# Shifting polar functions vertically

## Main Question or Discussion Point

Hi PF!

I have a function that looks like this $$f(r,\theta) = \sinh (\omega \log (r))\cos(\omega(\theta - \beta))$$

You'll notice $f$ is harmonic and satisfies the BC's $f_\theta(\theta = \pm \beta) = 0$. Essentially $f$ has no flux into the wall defined at $\theta = \pm \beta$. So we can imagine the domain is a sort of groove with it's vertex centered at the origin. However, this groove actually needs to be centered at a different vertical location, $(h,0)$.

I calculate the new function to be $$f(r,\theta) = \sinh \left(\frac{\omega}{2} \log (r^2-2hr\cos\theta + h^2)\right)\cos\left[\omega\left(\arctan \left(\frac{r\sin\theta}{r \cos \theta-h}\right)- \beta\right)\right]$$
but it's so messy. Any clean-up ideas or different approaches?

Last edited:

haruspex
Homework Helper
Gold Member
I don't get the bit about fθ(.,-β) being zero. Have I misunderstood the notation?

I don't get the bit about fθ(.,-β) being zero. Have I misunderstood the notation?
Sorry, what I mean is $$\left.\frac{\partial f}{\partial \theta} \right|_{\theta = \pm \beta} = 0$$
The vertex has angle $2\beta$.

haruspex
Homework Helper
Gold Member
Sorry, what I mean is $$\left.\frac{\partial f}{\partial \theta} \right|_{\theta = \pm \beta} = 0$$
The vertex has angle $2\beta$.
Yes, that's what I thought you meant, but you seem to be saying this follows from
$f(r,\theta) = \sinh (\omega \log (r))\cos(\omega(\theta - \beta))$
I get $\left.\frac{\partial f}{\partial \theta} \right|_{\theta = -\beta} = -\omega\sinh (\omega \log (r))\sin(\omega( - 2\beta))$

Yes, that's what I thought you meant, but you seem to be saying this follows from

I get $\left.\frac{\partial f}{\partial \theta} \right|_{\theta = -\beta} = -\omega\sinh (\omega \log (r))\sin(\omega( - 2\beta))$
Oh shoot, sorry, I forgot to say $\omega = k \pi / \beta : k\in \mathbb N$.

FactChecker
Gold Member
Is there a reason that you can't just introduce new variables for the shift and leave the original equations essentially as-is? I think it would be much more clear. If I were to document or program that problem, I think that is how I would do it.

Is there a reason that you can't just introduce new variables for the shift and leave the original equations essentially as-is? I think it would be much more clear. If I were to document or program that problem, I think that is how I would do it.
Can you elaborate?

See, this is one component to a very large problem I'm working on. The issue is, I am in two different coordinate systems that do not have the same center. Obviously in order to have them both work I need to choose one of the two coordinate systems. I know this one is by far easier (namely, I need to shift the vertex to $(h,0)$).

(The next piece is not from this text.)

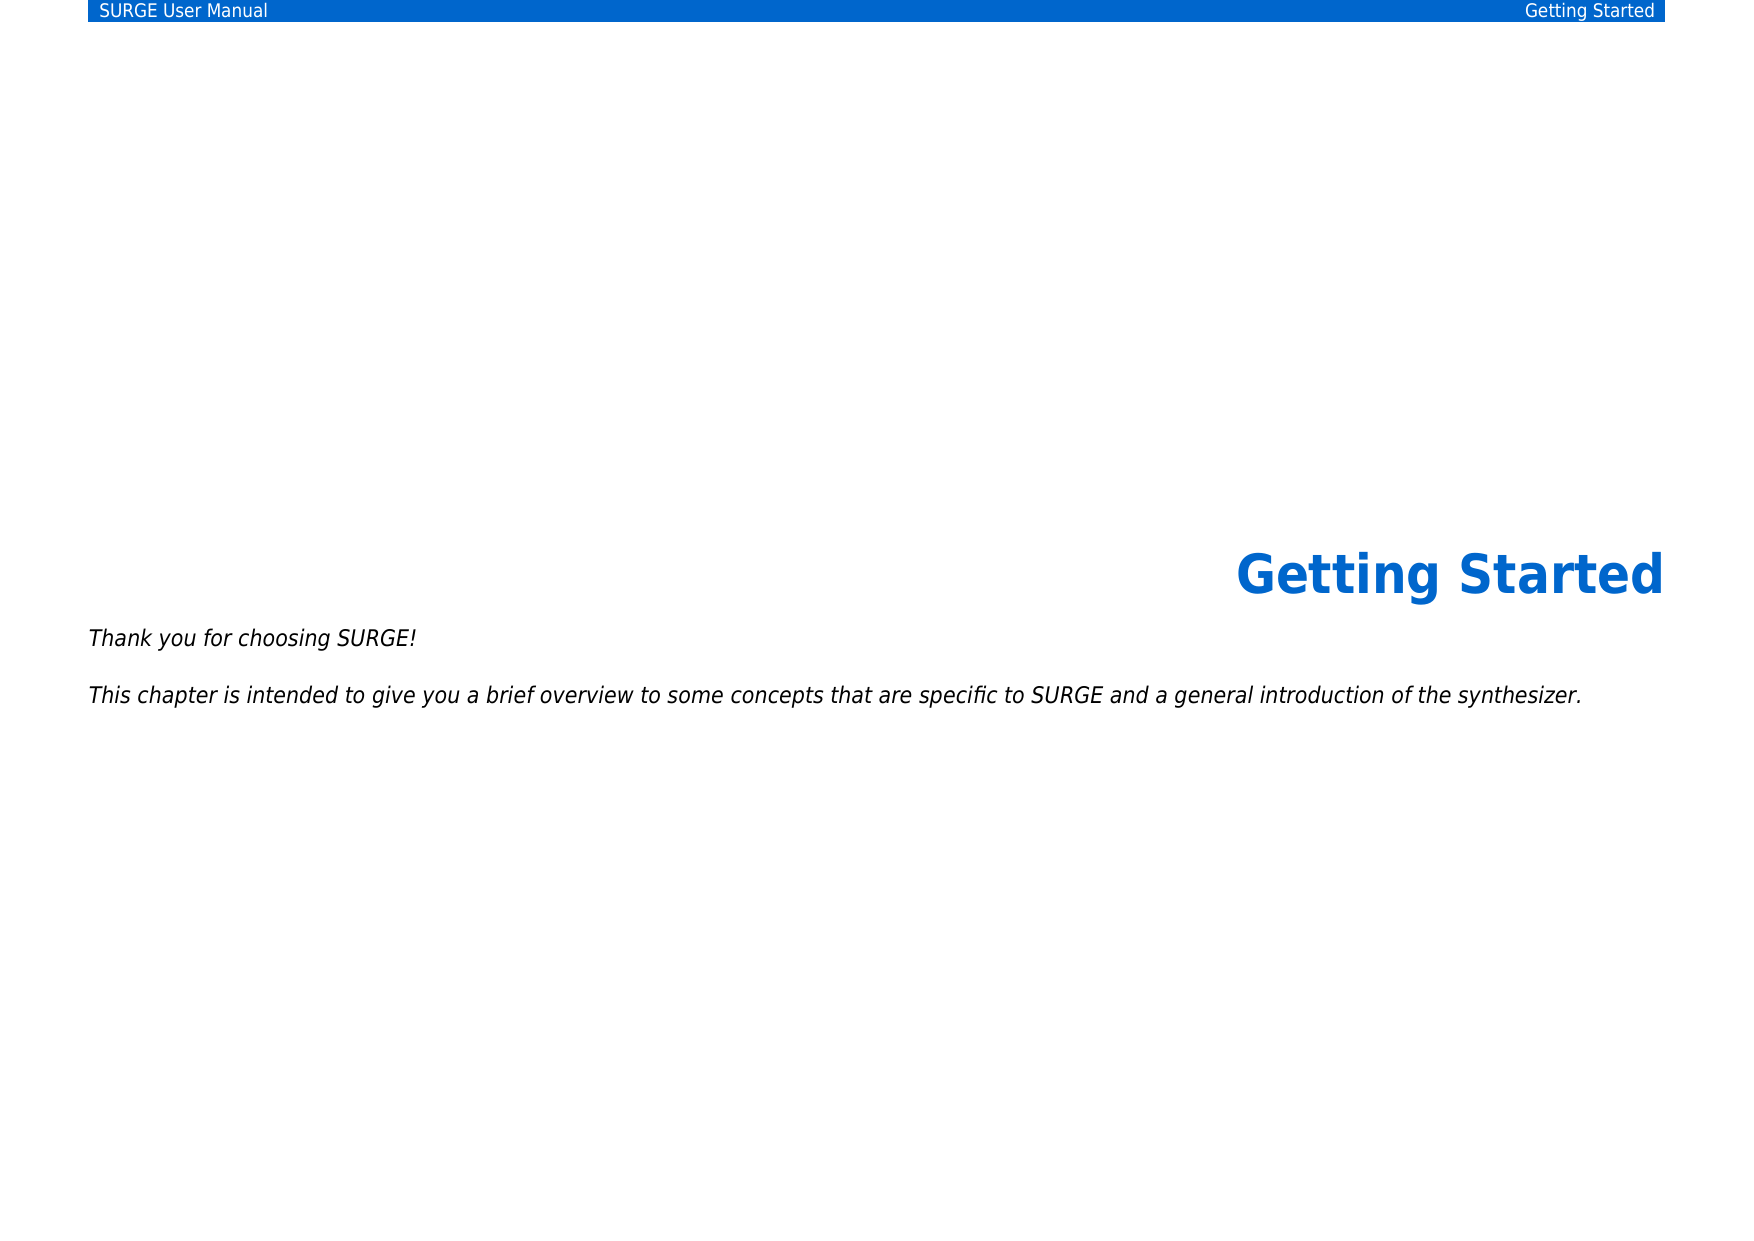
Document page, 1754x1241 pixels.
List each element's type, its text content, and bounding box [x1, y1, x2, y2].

I also think that when I shift the coordinate system, the BC's are no longer valid at $\theta = \beta$. Instead, the boundaries are now valid along a line not passing through the origin. Specifically, the upper boundary line is parameterized as $$r = h \csc(\beta - \theta) \sin\beta$$
What do you think? Am I making an error by thinking I can simply shift $f$ vertically, evaluate $f_\theta$ along the shifted line, and still get a good answer? I tried doing that and I'm not getting 0.

Last edited:
FactChecker
My suggestion is just a cosmetic difference which I think would make it easier to understand what is going on. I would define the shifted coordinate $(r',\theta') = (\sqrt {r^2-2hr\cos \theta + h^2}, \frac {r \sin \theta}{r \cos \theta - h})$ and then use $f(r', \theta')$.